Document segment:
One of the single most difficult tasks in finite mixture modeling is to determine the number of classes within the population, a process sometimes referred to as class enumeration. Typically, one will fit a finite mixture model using maximum likelihood estimation, in which the number of classes must be declared as part of the model specification. Thus, the analyst will fit a model with 1 class, then 2 classes, then 3, etc., and then compare the fit of these models to try to determine the optimal number of classes. Various approaches to determining the optimal number of classes can be considered but they generally fall into three primary categories: likelihood ratio tests, information criterion, and entropy statistics. Let’s consider each in turn. (And, yes, there are Bayesian approaches to this problem too, but they aren’t widely used in practice so we won’t be addressing those).
One approach for evaluating the number of classes is to use a likelihood ratio test (LRT). LRTs represent a general procedure for testing between nested models, i.e., where one model consists of parameters that are a restricted subset of the parameters of the other model. The LRT is computed as –2 times the difference in the log-likelihoods of the two models and, under certain regularity conditions (essentially assumptions), it is distributed as a central chi-square with degrees of freedom equal to the difference in number of estimated parameters. From the chi-square, we obtain a p-value under the null hypothesis that the simpler model is the right one. Effectively we are saying, look….we know that if we throw more parameters at the model it will fit the sample data better (i.e., the log-likelihood improves) but is this improvement greater than I would expect by chance alone given the number of parameters added (the degrees-of-freedom of the LRT)? If the p-value is significant, then we conclude that it is a greater improvement than we would expect by chance, rejecting the simpler model in favor of the more complex model. If it’s not significant, then we conclude there is not a meaningful difference between the two models and we retain the simpler model. In other words, we conclude that the extra parameters may just be overfitting, picking up random variation or noise in the sample that doesn’t reflect the true underlying structure in the population.

Stated exercise:
Using the passage on class enumeration, decide whether each statement agrees with it, answering yes or no and quoting the deciding words: (a) the likelihood ratio test is found by multiplying the difference in the two models' log-likelihoods by –2; (b) Bayesian approaches to choosing the number of classes are common in practice; (c) a p-value that is not significant leads the analyst to keep the more complex model.

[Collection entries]
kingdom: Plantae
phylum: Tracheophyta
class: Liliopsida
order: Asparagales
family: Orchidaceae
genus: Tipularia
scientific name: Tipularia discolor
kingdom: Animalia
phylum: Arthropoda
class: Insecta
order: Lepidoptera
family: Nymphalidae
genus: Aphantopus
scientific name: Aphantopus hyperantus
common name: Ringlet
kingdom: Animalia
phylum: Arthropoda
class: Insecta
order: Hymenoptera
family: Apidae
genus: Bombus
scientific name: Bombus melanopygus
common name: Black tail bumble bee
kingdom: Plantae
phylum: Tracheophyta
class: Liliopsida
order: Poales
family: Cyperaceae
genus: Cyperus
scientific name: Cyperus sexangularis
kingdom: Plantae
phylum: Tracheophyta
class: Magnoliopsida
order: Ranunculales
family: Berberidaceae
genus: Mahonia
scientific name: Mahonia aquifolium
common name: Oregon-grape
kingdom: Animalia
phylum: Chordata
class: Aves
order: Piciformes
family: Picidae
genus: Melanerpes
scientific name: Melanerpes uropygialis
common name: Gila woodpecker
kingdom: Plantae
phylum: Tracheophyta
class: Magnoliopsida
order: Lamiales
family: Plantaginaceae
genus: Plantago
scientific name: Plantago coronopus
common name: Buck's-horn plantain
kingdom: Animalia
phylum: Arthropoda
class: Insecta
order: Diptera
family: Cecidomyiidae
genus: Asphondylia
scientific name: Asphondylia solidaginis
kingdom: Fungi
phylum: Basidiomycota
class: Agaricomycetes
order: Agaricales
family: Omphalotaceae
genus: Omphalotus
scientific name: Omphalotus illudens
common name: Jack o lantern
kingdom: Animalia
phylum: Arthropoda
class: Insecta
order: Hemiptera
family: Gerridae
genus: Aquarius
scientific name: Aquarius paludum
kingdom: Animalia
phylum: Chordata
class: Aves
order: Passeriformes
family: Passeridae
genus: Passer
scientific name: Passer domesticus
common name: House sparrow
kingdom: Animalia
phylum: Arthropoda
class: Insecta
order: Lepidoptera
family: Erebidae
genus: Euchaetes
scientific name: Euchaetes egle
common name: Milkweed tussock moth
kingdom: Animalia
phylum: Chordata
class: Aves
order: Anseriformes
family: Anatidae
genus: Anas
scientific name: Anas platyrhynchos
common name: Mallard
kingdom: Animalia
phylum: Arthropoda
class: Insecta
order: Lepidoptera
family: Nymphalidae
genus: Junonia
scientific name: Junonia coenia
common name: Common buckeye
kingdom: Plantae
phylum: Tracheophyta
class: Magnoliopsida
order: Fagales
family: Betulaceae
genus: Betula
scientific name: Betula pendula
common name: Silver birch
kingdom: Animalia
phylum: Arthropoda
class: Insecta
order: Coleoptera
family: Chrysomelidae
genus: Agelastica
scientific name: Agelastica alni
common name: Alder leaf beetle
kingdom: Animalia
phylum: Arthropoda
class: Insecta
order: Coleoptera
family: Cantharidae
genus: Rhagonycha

Correct output:
(a) Yes: "The LRT is computed as –2 times the difference in the log-likelihoods of the two models"
(b) No: "they aren’t widely used in practice"
(c) No: "If it’s not significant, then we conclude there is not a meaningful difference between the two models and we retain the simpler model."